Ce n’est qu’en 1910 qu’il
réalise son premier exploit, sur Milan-San Remo. Dans des circonstances dantesques,
après avoir roulé dans 30 centimètres de neige en plusieurs endroits du
parcours, Eugène Christophe termine avec une heure d’avance sur le deuxième.
Les mauvaises langues diront que quatre coureurs seulement ont franchi la ligne
d’arrivée, les 59 autres concurrents ayant choisi d’abandonner. Deux ans plus
tard, il réalise certainement son plus beau Tour de France, en remportant les
3e, 4e et 5e étapes.
13, ÇA VIENT APRÈS 12
Au départ de ce Tour 1913,
180 coureurs se préparent à affronter les 15 étapes qui les emmèneront de
Boulogne-Billancourt à Paris. En ce temps-là, la grande boucle est
une boucle parfaite. Et on parcourt au minimum 325 kilomètres dans la journée.
470 quand il s’agit de rallier Brest à La Rochelle (en pignon fixe s’il vous plaît).
Autant dire que les chances d’arriver au bout sont minces. En cette année
porte bonheur, on courra l’épreuve à 26 km/h de moyenne pour le vainqueur, soit
11 de moins que Cadel Evans en 2011.
La grande nouveauté de cette
édition, c’est que l’on tourne à l’envers (d’ouest en est). Superstition ? On
ne sait pas. Quoi qu’il en soit, les noms des favoris de ce Tour ne sont pas
restés gravés dans les mémoires, les Philippe Thys (pourtant vainqueur de
l’épreuve), Marcel Buysse ou Firmin Lambot ne disent rien à personne ou
presque. Eugène Christophe non plus, vous me direz.
Et pourtant. Tout se passe
relativement bien pour le natif de Malakoff (oui, sur la ligne 13), lors des
cinq premières étapes. Il termine dans le top 10 des trois dernières étapes avant
celle qui doit emmener les coureurs de Bayonne à Luchon. À tel point qu’au
sommet du Tourmalet, il est virtuellement leader du classement général, devant
Philippe Thys. Las, le destin va lui jouer un mauvais tour (#jeudemots).
IL DESCEND DE LA MONTAGNE À PIEDS
À 14 kilomètres de
Sainte-Marie de Campan, dans la descente du Tourmalet, une voiture suiveuse
percute Eugène Christophe. « Cri-cri » s’en sort sans dommage, mais sa monture
est en piteux état. Sa fourche est cassée (le fer, déjà à l’époque, c’est plus
ce que c’était). Le règlement ne prévoit pas d’assistance aux coureurs pendant
l’étape.

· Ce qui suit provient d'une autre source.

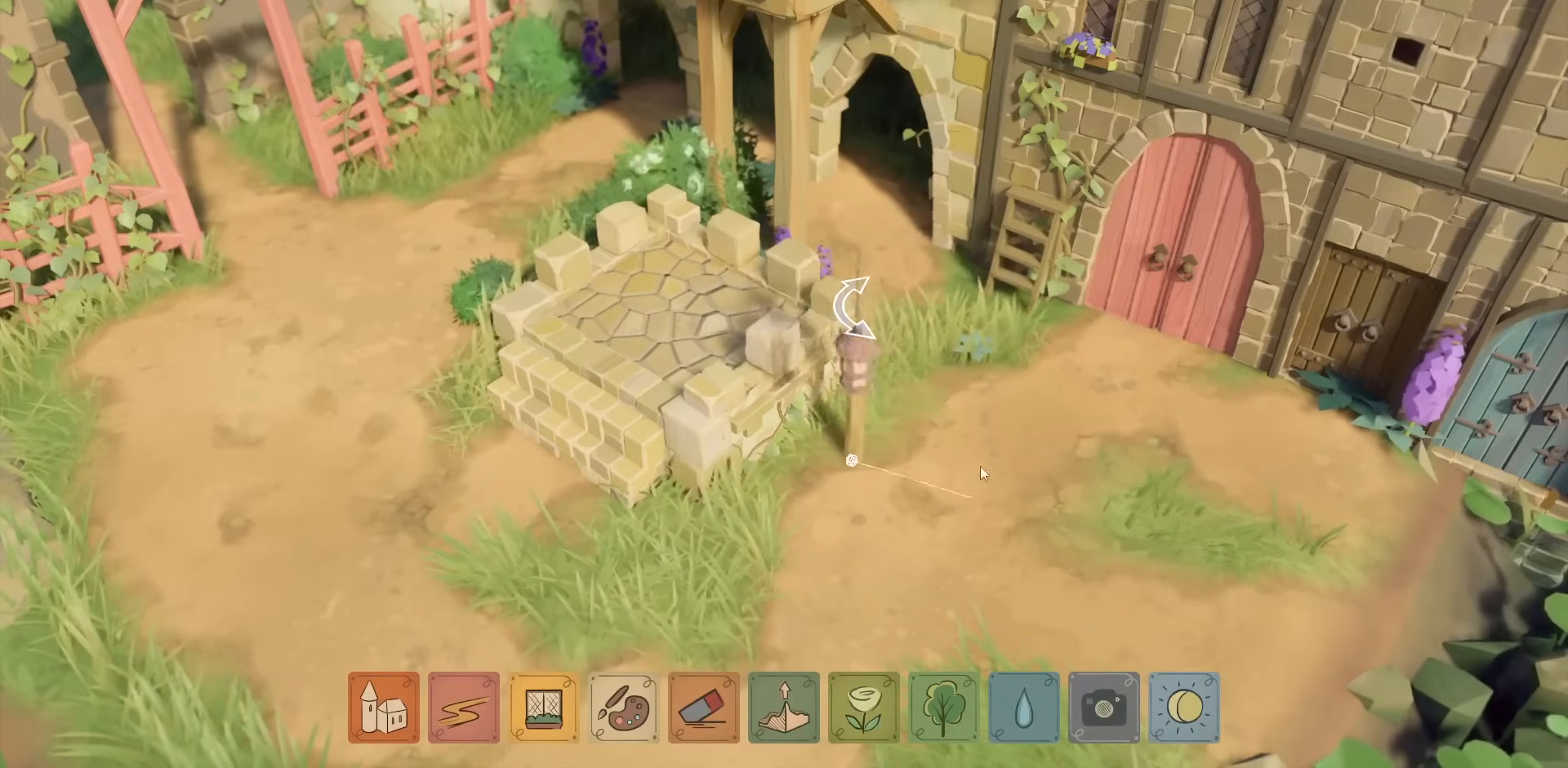
{"keys": [], "mouse": [], "events": [[400, "mouse_left", "up"]]}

On oublie donc la voiture Mavic apportant un vélo neuf à ce brave
Eugène, tout désorienté et bien penaud de voir s’éloigner ses chances de
victoire.
Là où cet incident de course
devient intéressant, c’est qu’au lieu d’abandonner et d’attendre la
voiture-balai (inventée par Henri Desgrange lors du Tour 1910, plus pour
vérifier qu’aucun coureur n’empruntait un itinéraire bis que pour récupérer les
naufragés du jour), Eugène Christophe a voulu terminer l’étape. À pieds,
jusqu’à l’arrivée à Bagnères-de-Luchon, il y en a pour 75 kilomètres. C’est
long.
Nullement découragé, il ne
parcourra à pieds « que » 14 kilomètres, soit le reste de la descente, jusqu’à
Sainte-Marie de Campan. Le temps de perdre 2h30 sur la tête de la course. La
nuit commence à tomber. En chemin, il rencontre Maria Despiau, lui demande où
se trouve la forge la plus proche : c’est celle de Joseph Bayle, qui termine sa
journée de travail au moment où arrive notre Gégène. Il lui explique donc qu’il
a cassé sa fourche de bicyclette, qu’il vient de descendre le Tourmalet à
pieds, et lui demande la permission d’utiliser son matériel. Comment dire non.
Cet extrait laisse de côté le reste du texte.